# [Passage for review]
···

# Les Gets DH Worlds: Photos & Results



## gregg (Sep 30, 2000)

(all photos and text thanks to *Zooom Productions* *www.zooom.at*)

*Fabien Barel and Vanessa Quin take first places in the downhill finals.*

DOWNHILL:

Highly praised MTB god Steve Peat(11th) lost victory on a great ride, when he crashed before the goal. Greg Minnaar gets in second and Samuel Hill in third place.

Hitting the Gap Jump:










Bruno Freitas:










The Men?s Finals 
Fabien Barel today became the Men's Downhill World Champion with a time of 2:40.78. Despite a modest qualifying time the frenchman stormed down the 2100m (1.3 Mile) course on race day to take the hot-seat from last year's World Champion Greg Minnaar. Averaging 47.02 Kmh (29.22 Mph) down the course, Barel was determined to improve upon the 3rd place he got at last year's World Championships in Lugano, where he was still recovering from injury.

Greg Minnaar:










The 2003 World Champion, Greg Minnaar (RSA), missed out on the top-spot by only 0.58 of a second (2:41.36) with last year's junior Mens World Champion, Sam Hill (AUS), taking third (2:42.20).

Peaty Crashes!:










The most exciting run of the day went to Steve Peat (GBR). The 2004 European and World Cup Champion missed out on adding the World Championship to his list of titles this year. Fastest in qualifying meant Steve was last man down the mountain. The Orange bikes rider put in a blistering run and was looking unstoppable until a spin-out on the penultimate corner dashed his hopes of the title once again. Despite the crash, he still managed to finish only 4.69 seconds behind the winner.

RESULTS:
1. BAREL, Fabien (FRA)
2. MINNAAR, Greg (RSA)
3. HILL, Samuel (AUS)
4. PANOZZO, Joel (AUS)
5. RENNIE, Nathan (AUS)
6. VAZQUEZ LOPEZ, David (ESP)
7. CAMELLINI, Julien (FRA)
8. GRACIA, Cedric (FRA)
*
*
11. PEAT, Steve (GBR)

Men's Winner: Fabien Barel:


----------



## gregg (Sep 30, 2000)

Women's Race: Photos and Results










Celine Gros:










RESULTS:

1. QUIN, Vanessa (NZL)
2. SUEMASA, Mio (JPN)
3. GROS, Celine (FRA)
4. STREB, Marla (USA)
5. SANER, Marielle (SUI)
6. PRUITT, Kathy (USA)
7. LAWYER, April (USA)
8. SHER, Lisa (USA)

···

Per-instance keypoint data:
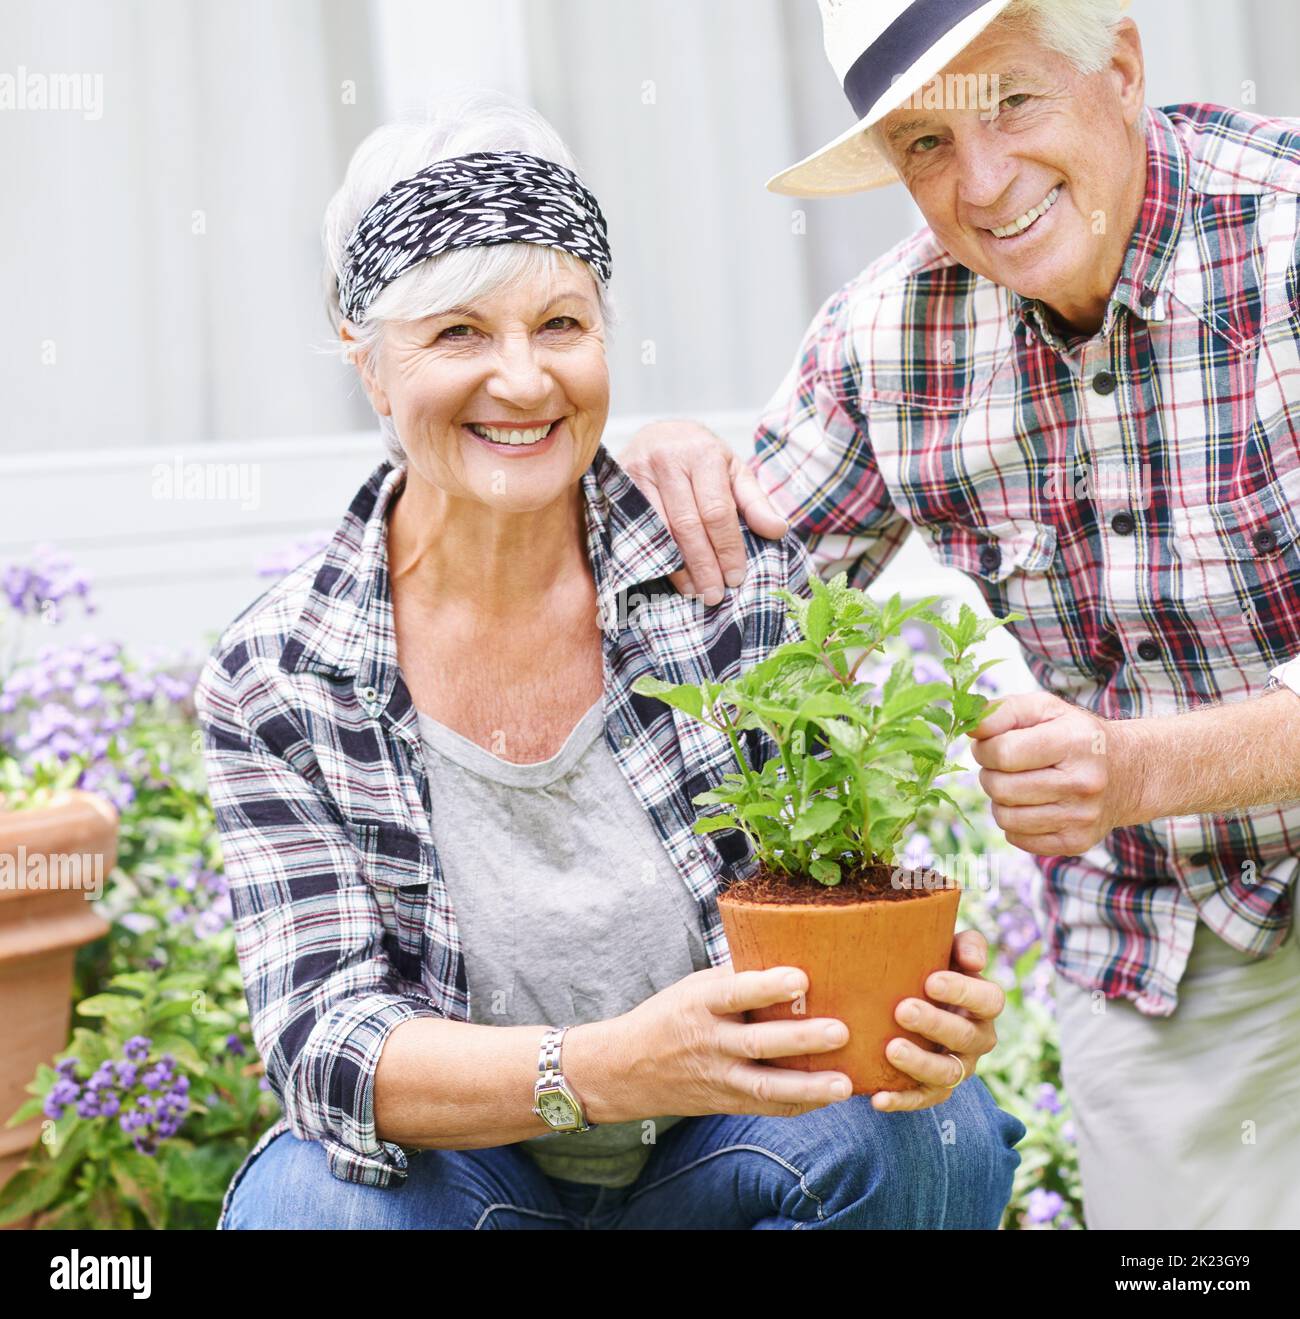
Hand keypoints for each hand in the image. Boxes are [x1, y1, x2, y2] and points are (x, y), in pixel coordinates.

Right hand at [602, 965, 853, 1119]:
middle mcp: (709, 1042)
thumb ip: (735, 980)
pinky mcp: (726, 1103)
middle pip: (757, 1043)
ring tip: (845, 1084)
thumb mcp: (694, 988)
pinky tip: (830, 1098)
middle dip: (800, 1039)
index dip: (767, 986)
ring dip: (809, 1087)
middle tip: (840, 1031)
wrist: (627, 1068)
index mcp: (699, 1004)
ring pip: (766, 1086)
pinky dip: (799, 1104)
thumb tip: (789, 954)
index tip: (800, 978)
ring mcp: (718, 1077)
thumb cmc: (671, 1016)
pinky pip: (767, 1108)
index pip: (734, 993)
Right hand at [619, 420, 787, 604]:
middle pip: (687, 524)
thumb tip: (777, 530)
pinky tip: (668, 575)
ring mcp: (638, 472)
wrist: (658, 434)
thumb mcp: (734, 471)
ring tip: (695, 591)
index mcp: (703, 454)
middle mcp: (668, 460)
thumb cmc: (701, 457)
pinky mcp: (618, 486)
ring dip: (677, 567)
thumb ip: (755, 502)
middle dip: (704, 564)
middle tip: (714, 594)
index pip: (717, 511)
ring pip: (659, 530)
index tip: (736, 577)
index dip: (727, 548)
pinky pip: (637, 529)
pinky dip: (654, 556)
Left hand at [871, 930, 1004, 1112]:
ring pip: (947, 1074)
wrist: (908, 998)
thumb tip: (973, 959)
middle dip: (935, 1024)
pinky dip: (901, 1101)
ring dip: (920, 1063)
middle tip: (902, 1010)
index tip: (931, 981)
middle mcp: (978, 1039)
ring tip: (891, 1049)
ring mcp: (958, 1067)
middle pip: (966, 1037)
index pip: (989, 1000)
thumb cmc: (930, 968)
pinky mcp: (935, 1090)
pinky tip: (877, 1098)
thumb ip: (966, 945)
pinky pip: (922, 1100)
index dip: (963, 992)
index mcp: (984, 1005)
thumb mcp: (948, 950)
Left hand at [969, 690, 1134, 854]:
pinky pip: (1017, 838)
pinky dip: (1014, 823)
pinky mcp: (1077, 842)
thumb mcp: (1045, 708)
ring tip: (1018, 784)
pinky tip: (1031, 805)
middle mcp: (1083, 782)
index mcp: (1075, 742)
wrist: (1130, 772)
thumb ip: (1002, 710)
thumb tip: (969, 726)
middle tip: (1004, 766)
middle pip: (999, 787)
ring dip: (1000, 799)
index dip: (984, 749)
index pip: (1002, 753)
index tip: (990, 745)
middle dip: (990, 774)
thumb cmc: (1075, 735)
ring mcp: (1082, 817)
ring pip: (1004, 817)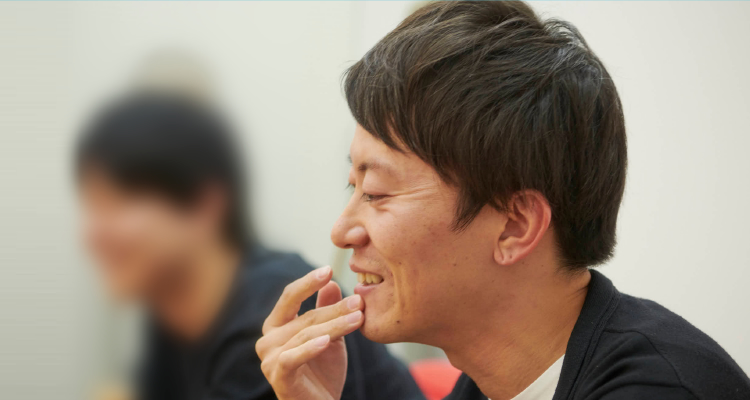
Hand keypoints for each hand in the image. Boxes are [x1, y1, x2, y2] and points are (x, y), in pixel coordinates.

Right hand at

···

# [Required work]
1. In the Les Gets downhill thread, what time did Fabien Barel set to win the men's world title?
2. Write the next part of the Les Gets downhill thread, picking up after its final line.

# [Responses by task]
1. 2:40.78

2.
Winner Vanessa Quin:




























Side event: Braun Open Air Movie Nights

The brandnew MTB movie "The Collective" could be seen every night between 8 and 9pm on the Braun Giant Screen staged in the center of the village. Literally hundreds of people sat in the street and watched the stylish performance freeride athletes showed in the best locations around the world. Though not only the action was mind blowing, but also the film direction, the soundtrack and especially the tricky camerawork blew peoples mind. The trailer for this movie can also be watched for free on www.freecaster.com/mtb


----------



## Curiouscaptian01 (Jan 19, 2004)

those are some sweet pictures


----------



## matt (Feb 2, 2004)

nice pics and write up


----------



## BJ- (Jan 28, 2004)

gregg said:


> RESULTS:
> 1. BAREL, Fabien (FRA)
> 2. MINNAAR, Greg (RSA)
> 3. HILL, Samuel (USA)
> ...


*COUGH! COUGH! U WISH SAM HILL WAS FROM THE USA! COUGH! COUGH!*

(someone should fix that)


----------



## madmax (Mar 31, 2004)

those pics are sweet.


----------



## dwj (Aug 12, 2004)

pinkbike.com has a link to video clips of a couple dh runs and the mx finals.


----------



## SHIVER ME TIMBERS (Jan 12, 2004)

nice photos Gregg


----------



## gregg (Sep 30, 2000)

Oooppps....thanks for the catch, it's fixed now.

Aussie, Aussie, Aussie....



BJ- said:


> *COUGH! COUGH! U WISH SAM HILL WAS FROM THE USA! COUGH! COUGH!*
> 
> (someone should fix that)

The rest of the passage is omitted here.